Spielberg’s next film, ‘War Horse’, was shot in England in the summer of 2010, and will also be released in Australia today. The film, based on the novel of the same name, is about the long friendship between a British boy and his horse Joey before and during World War I — a novel that was adapted into a hit play in London which is running on Broadway as of April 2011. It will be released and distributed byDisney, with whom DreamWorks has made a 30-picture deal. The novel was written by Michael Morpurgo and published in 1982.

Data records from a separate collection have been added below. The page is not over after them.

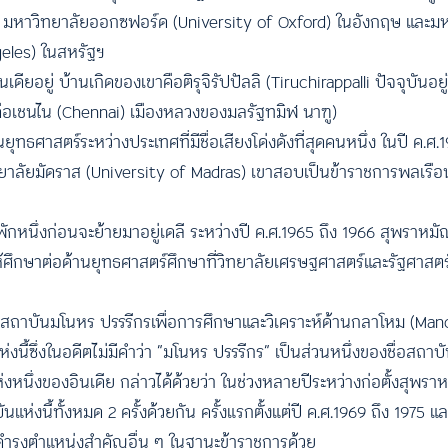
ส, มหาวิทยาลัยออกซฟอร์ด (University of Oxford) ในอังกฤษ และม
geles) ในสหรัฐฯ
ดียอยู่ บ้านเกิดของเขาคือติรุจิรัปปัลลิ (Tiruchirappalli ปัจจุบันอย
บันคือเชนไน (Chennai) เมืองหลวงของมลรัฐทมิฬ นาฑู)
ธศาสตร์ระหว่างประเทศที่มีชื่อเสียงโด่งดังที่สุดคนหนึ่ง ในปี ค.ศ.19
ัยมัดราส (University of Madras) เขาสอบเป็นข้าราชการพลเรือนอิน
พักหนึ่งก่อนจะย้ายมาอยู่เดลี ระหว่างปี ค.ศ.1965 ถึง 1966 สุพราหม
 ให้ศึกษาต่อด้านยุทธศาสตร์ศึกษาที่วิทยาลัยเศรษฐศาสตร์และรัฐศาส
ของสถาบันมโนหร ปรรรีกรเพื่อการศึกษาและวิเคราะห์ด้านกลาโหม (Man
ี้ซึ่งในอดีตไม่มีคำว่า “มโนหร ปรรรีกร” เป็นส่วนหนึ่งของชื่อสถาบั
่งหนึ่งของอินเดีย กล่าวได้ด้วยว่า ในช่วงหลายปีระหว่างก่อตั้งสุพร
นี้ทั้งหมด 2 ครั้งด้วยกัน ครั้งแรกตั้งแต่ปี ค.ศ.1969 ถึง 1975 และคร
ยดำรงตำแหน่งสำคัญอื่น ๆ ในฐานะข้าราชการด้วย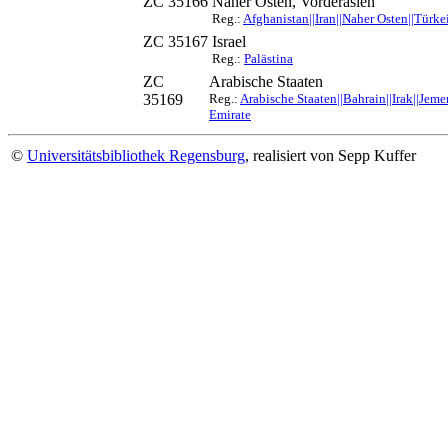
ZC 35166
Naher Osten, Vorderasien
Reg.:
Afghanistan||Iran||Naher Osten||Türke
ZC 35167
Israel
Reg.:
Palästina
ZC
Arabische Staaten
35169
Reg.:
Arabische Staaten||Bahrain||Irak||Jem
Emirate
©
Universitätsbibliothek Regensburg
, realisiert von Sepp Kuffer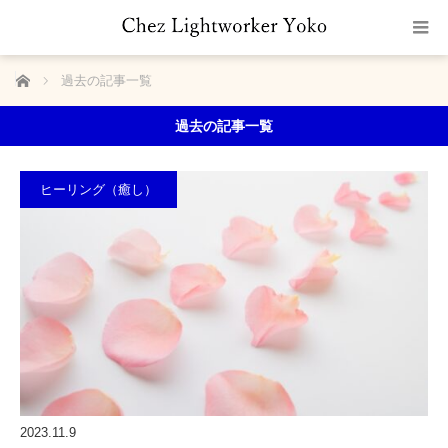
ホーム
過去の記事一覧
過去の記事一覧
ヒーリング（癒し）
2023.11.9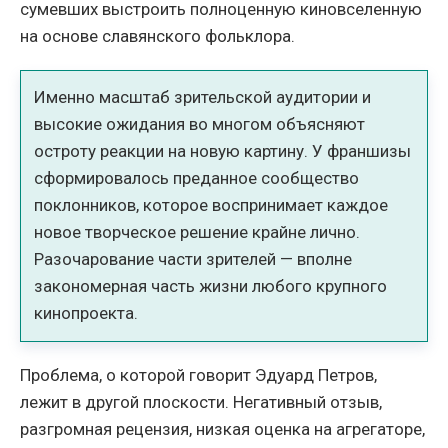
сумевших выстроить полноценную киновселенную
на основе славянского фольклора.
Именно масштаб зрительской аудитории и
высокие ожидания во многом объясняют
остроту реакции на новую картину. У франшизы
сформировалось преданное сообщество
поклонников, которое воспринимает каждое
новое творческое решение крайне лично.
Разочарование части зрителей — вполне
закономерная часть жизни любого крупного
кинопроекта.
Проблема, о которой говорит Эдуард Петров,
лежит в другой плоскости. Негативный отзыв,
разгромная рецензия, низкая оценка на агрегаторе,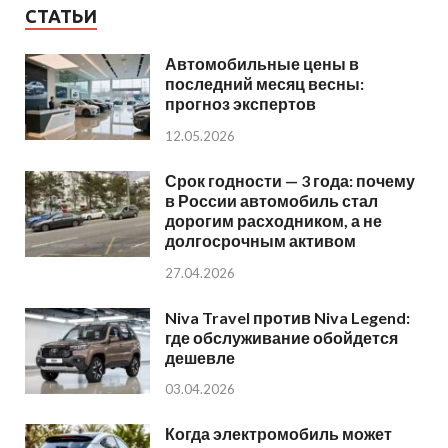
СТАТЬИ
Автомобильные цены в
последний месяц весны:
прогноз экспертов
12.05.2026
Срок годности — 3 года: почему
в России автомобиль стал
дорогим расходником, а не
долгосрочным активом
27.04.2026
Niva Travel против Niva Legend:
где обслуживание обойдется
дешевле
03.04.2026
Когда электромобиль может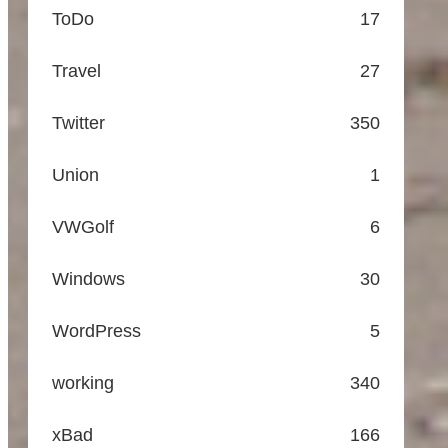
ToDo
17
Travel
27
Twitter
350
Union
1
VWGolf
6
Windows
30
WordPress
5
working
340
xBad
166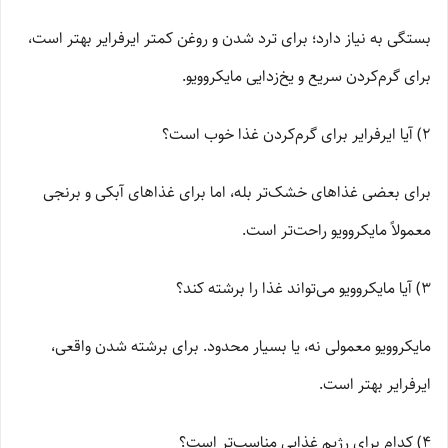
بستگی به نیاز دارد؛ برای ترد شدن و روغن کمتر ایرفرایر بهتر است،
برای گرم‌کردن سریع و یخ‌زدایی مایکروویو.
2) آیا ایرفرایر برای گرم‌کردن غذا خوب است؟
برای بعضی غذاهای خشک‌تر بله، اما برای غذاهای آبکی و برنجی
معمولاً مایکروویو راحت‌تر است.
3) آیا مایکروویو می‌تواند غذا را برشته کند؟
مایکروویو معمولی نه، یا بسیار محدود. برای برشته شدن واقعی،
ایرفرایر بهتر است.
4) کدام برای رژیم غذایی مناسب‌تر است؟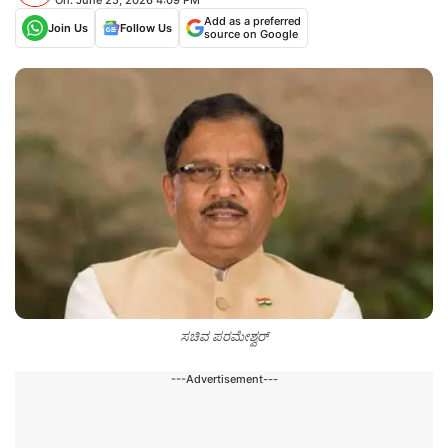
Add as a preferred
Join Us
Follow Us
source on Google
ಸಚಿವ ಪರಮೇಶ್ವರ್
---Advertisement---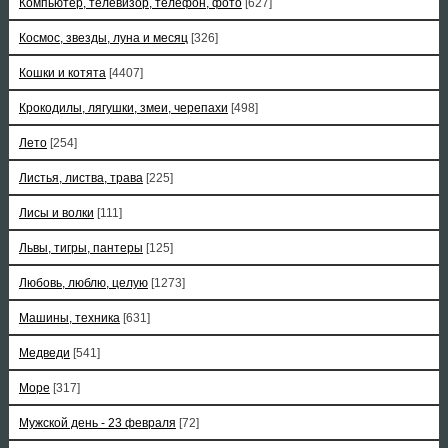
Компьютер, телевизор, телефон, фото
[627]
Космос, звезды, луна и месяц
[326]
Кошки и котята
[4407]
Крокодилы, лягушки, змеи, черепахи
[498]
Лето
[254]
Листья, листва, трава
[225]
Лисы и волки
[111]
Львы, тигры, пантеры
[125]
Любовь, люблю, целую
[1273]
Машины, техника
[631]
Медведи
[541]
Море
[317]
Мужской день - 23 февраля
[72]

He will follow this with ‘Lincoln’, starring Daniel Day-Lewis in the title role and Sally Field as Mary Todd Lincoln. Based on Doris Kearns Goodwin’s bestseller Team of Rivals: The Political Genius of Abraham Lincoln, the film will follow Lincoln’s leadership during the years of the American Civil War. Written by Tony Kushner, the film will be released in the fourth quarter of 2012. It was announced in October 2011 that filming in Richmond, Virginia throughout the Fall of 2011.

After that, he will shoot Daniel H. Wilson’s novel Robopocalypse, adapted for the screen by Drew Goddard. It will be released by Disney in the United States and Fox overseas on July 3, 2013.